> **Available data**:
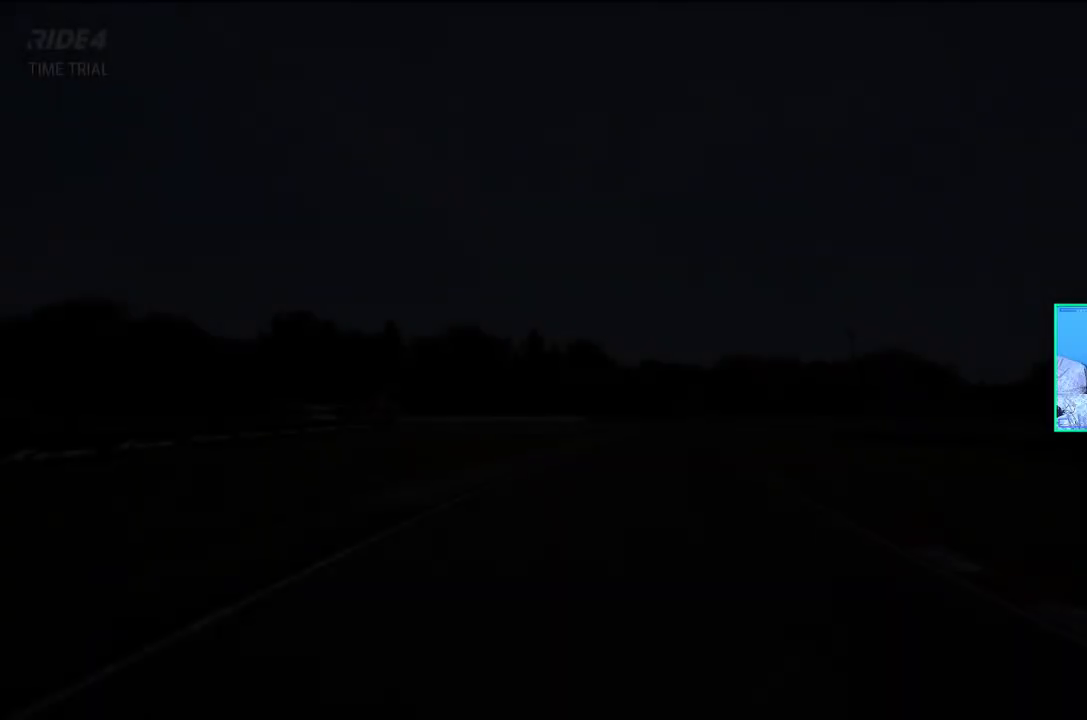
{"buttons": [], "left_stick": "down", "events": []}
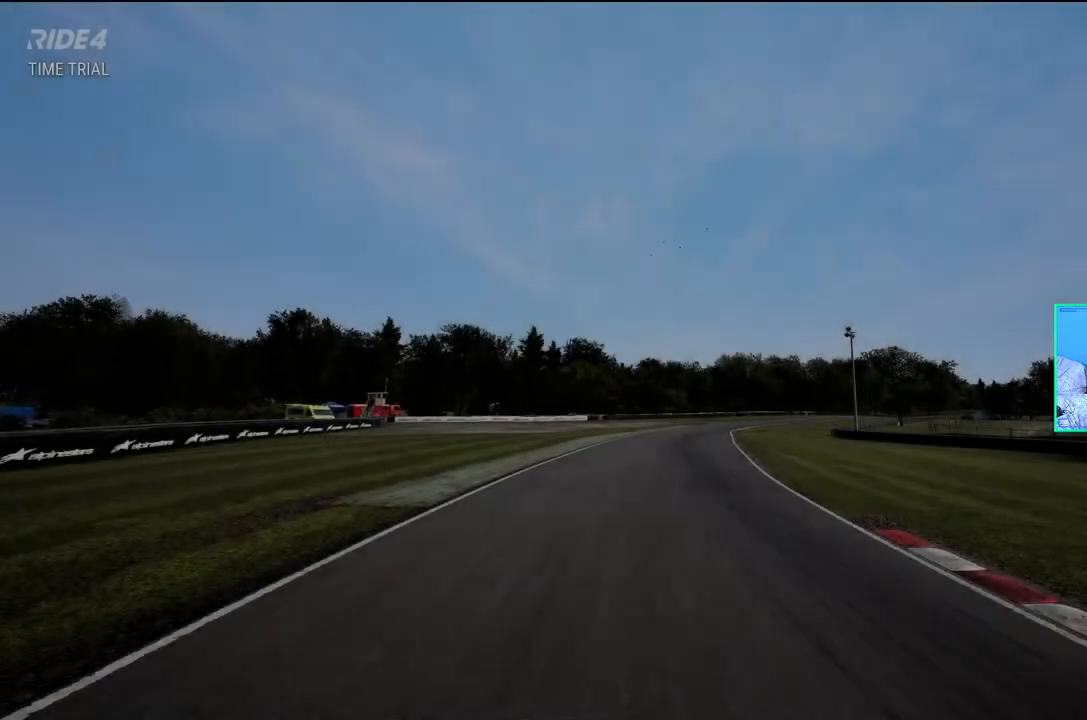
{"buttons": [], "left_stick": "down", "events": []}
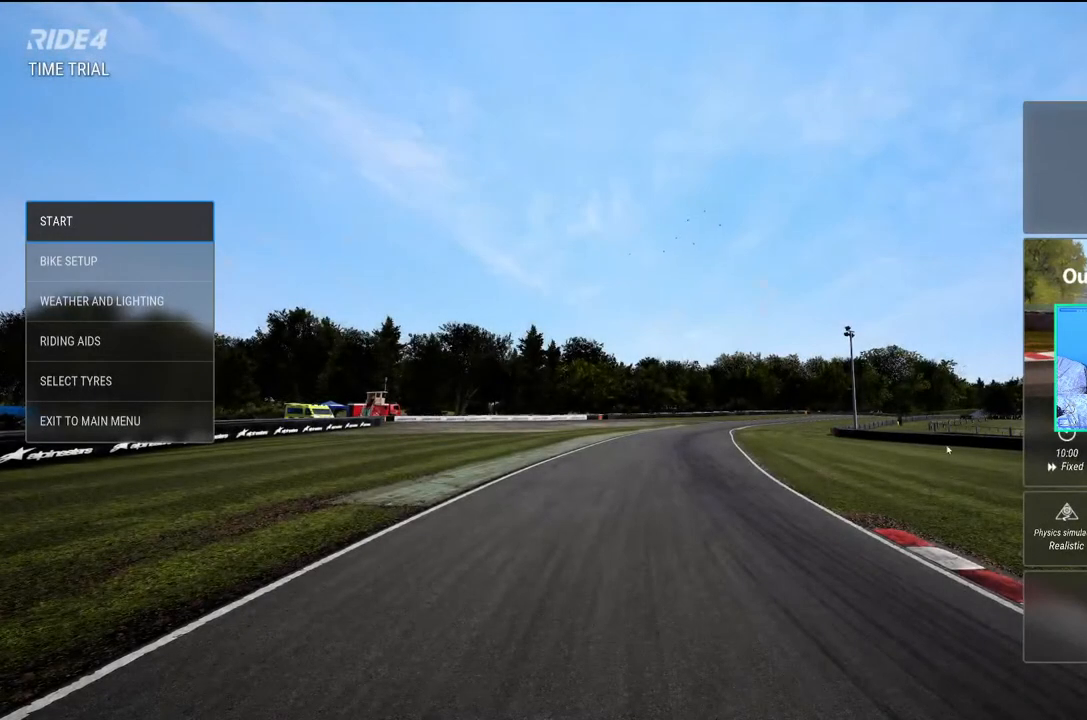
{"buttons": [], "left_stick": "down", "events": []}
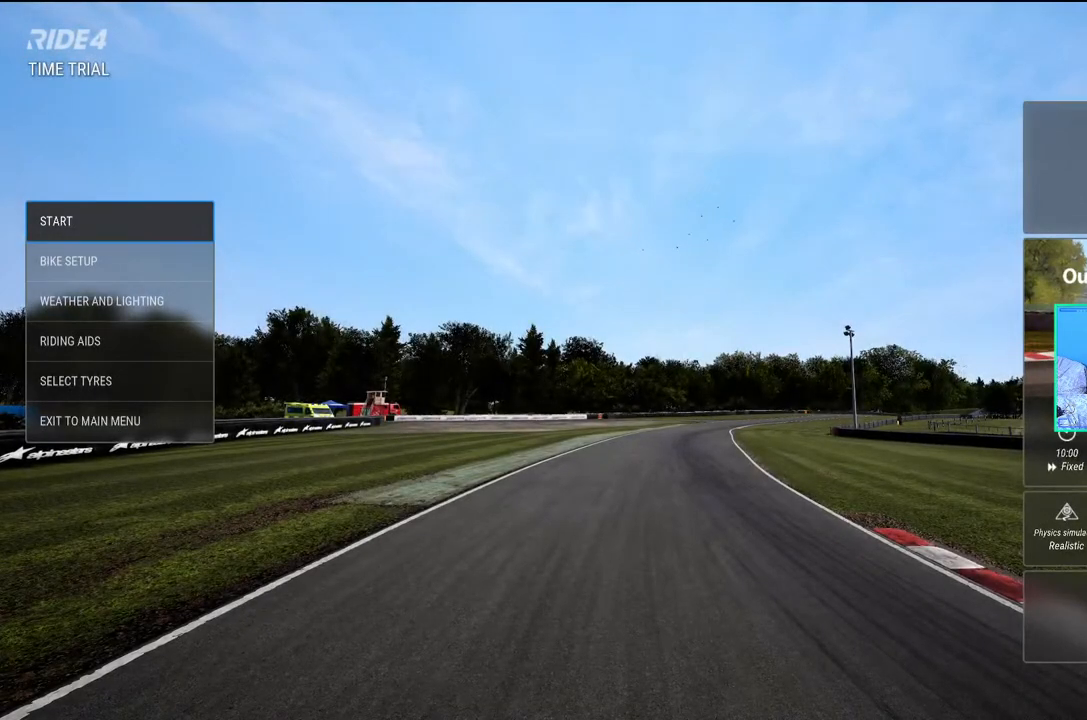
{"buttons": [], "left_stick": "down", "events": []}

> **Task statement**:
Although the material contains pictures, only the lines are to be written out, exactly as they stand.

> **Task answer**:
{"buttons": [], "left_stick": "down", "events": []}
{"buttons": [], "left_stick": "down", "events": []}
{"buttons": [], "left_stick": "down", "events": []}
{"buttons": [], "left_stick": "down", "events": []}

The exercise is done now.